| Required action |
Transcribe the records below exactly, from their first line through the line containing "uzyskać obraz 123rf bez znaku wodnego.". Omit every line after it.

[Collected data]
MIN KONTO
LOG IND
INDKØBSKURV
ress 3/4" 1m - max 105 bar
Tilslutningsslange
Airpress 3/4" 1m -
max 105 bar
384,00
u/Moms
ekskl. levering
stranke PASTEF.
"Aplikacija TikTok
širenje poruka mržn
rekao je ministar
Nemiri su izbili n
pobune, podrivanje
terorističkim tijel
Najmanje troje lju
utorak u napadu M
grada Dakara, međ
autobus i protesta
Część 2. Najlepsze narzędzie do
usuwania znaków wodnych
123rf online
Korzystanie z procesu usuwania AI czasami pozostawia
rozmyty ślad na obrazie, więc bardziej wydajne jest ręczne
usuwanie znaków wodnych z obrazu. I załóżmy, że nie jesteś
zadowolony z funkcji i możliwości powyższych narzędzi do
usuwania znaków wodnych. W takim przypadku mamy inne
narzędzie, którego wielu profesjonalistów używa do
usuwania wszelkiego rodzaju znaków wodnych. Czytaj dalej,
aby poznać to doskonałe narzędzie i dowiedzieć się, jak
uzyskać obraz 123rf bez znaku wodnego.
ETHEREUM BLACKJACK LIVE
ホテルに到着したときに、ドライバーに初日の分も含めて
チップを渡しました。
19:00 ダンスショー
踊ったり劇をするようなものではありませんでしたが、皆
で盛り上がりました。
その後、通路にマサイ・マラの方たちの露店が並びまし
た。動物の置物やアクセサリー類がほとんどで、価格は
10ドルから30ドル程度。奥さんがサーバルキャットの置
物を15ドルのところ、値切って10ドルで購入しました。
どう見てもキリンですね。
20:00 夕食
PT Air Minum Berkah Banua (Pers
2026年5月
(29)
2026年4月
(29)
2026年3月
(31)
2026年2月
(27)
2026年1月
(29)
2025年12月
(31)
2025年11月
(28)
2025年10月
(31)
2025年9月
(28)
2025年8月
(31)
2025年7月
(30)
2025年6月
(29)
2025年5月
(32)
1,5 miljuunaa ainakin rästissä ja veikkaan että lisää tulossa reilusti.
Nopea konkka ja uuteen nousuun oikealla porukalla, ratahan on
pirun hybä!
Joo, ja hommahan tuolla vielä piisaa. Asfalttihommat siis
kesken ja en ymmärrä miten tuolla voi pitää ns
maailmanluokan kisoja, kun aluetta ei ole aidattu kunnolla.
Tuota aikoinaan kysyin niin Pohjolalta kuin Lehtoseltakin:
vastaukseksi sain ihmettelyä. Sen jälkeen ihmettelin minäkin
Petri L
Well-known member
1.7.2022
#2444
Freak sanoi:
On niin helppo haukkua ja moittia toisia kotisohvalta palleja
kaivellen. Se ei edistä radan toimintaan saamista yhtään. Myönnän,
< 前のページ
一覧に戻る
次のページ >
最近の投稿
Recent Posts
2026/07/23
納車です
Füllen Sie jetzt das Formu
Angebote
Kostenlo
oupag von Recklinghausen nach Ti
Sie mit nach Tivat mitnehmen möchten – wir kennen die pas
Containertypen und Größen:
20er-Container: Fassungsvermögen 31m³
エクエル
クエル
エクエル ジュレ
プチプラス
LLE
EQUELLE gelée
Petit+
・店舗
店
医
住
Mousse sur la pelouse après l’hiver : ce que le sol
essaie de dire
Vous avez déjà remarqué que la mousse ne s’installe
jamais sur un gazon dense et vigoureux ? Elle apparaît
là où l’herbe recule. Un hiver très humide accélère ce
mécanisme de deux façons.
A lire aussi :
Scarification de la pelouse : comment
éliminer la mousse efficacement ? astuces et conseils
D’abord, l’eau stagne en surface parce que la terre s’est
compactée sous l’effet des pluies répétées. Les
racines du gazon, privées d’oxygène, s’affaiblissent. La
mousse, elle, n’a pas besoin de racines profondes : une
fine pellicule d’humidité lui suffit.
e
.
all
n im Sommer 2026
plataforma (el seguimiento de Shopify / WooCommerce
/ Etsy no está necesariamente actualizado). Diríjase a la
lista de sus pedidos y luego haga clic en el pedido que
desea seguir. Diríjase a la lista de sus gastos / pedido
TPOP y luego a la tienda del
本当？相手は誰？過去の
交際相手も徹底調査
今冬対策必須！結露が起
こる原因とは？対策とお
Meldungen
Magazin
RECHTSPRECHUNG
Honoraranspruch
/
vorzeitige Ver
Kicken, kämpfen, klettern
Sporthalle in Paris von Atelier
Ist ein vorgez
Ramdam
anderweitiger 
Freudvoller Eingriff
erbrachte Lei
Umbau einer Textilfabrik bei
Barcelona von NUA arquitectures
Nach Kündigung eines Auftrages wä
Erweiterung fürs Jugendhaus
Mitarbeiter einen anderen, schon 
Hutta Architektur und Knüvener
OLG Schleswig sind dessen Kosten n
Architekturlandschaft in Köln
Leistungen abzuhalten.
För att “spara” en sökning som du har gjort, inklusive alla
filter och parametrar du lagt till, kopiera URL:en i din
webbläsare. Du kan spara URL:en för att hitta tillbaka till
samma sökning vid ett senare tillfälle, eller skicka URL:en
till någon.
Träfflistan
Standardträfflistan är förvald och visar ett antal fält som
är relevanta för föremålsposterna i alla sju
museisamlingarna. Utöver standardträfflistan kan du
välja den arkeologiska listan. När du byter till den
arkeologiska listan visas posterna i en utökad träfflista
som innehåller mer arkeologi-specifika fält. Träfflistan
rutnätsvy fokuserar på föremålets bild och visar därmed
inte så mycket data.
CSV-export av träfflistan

| Exercise output |
MIN KONTO
LOG IND
INDKØBSKURV
ress 3/4" 1m - max 105 bar
Tilslutningsslange
Airpress 3/4" 1m -
max 105 bar
384,00
u/Moms
ekskl. levering
stranke PASTEF.
"Aplikacija TikTok
širenje poruka mržn
rekao je ministar
Nemiri su izbili n
pobune, podrivanje
terorističkim tijel
Najmanje troje lju
utorak u napadu M
grada Dakara, međ
autobus i protesta
Część 2. Najlepsze narzędzie do
usuwania znaków wodnych
123rf online
Korzystanie z procesu usuwania AI czasami pozostawia
rozmyty ślad na obrazie, więc bardziej wydajne jest ręczne
usuwanie znaków wodnych z obrazu. I załóżmy, że nie jesteś
zadowolony z funkcji i możliwości powyższych narzędzi do
usuwania znaków wodnych. W takim przypadku mamy inne
narzędzie, którego wielu profesjonalistów używa do
usuwania wszelkiego rodzaju znaków wodnych. Czytaj dalej,
aby poznać to doskonałe narzędzie i dowiedzieć się, jak
uzyskać obraz 123rf bez znaku wodnego.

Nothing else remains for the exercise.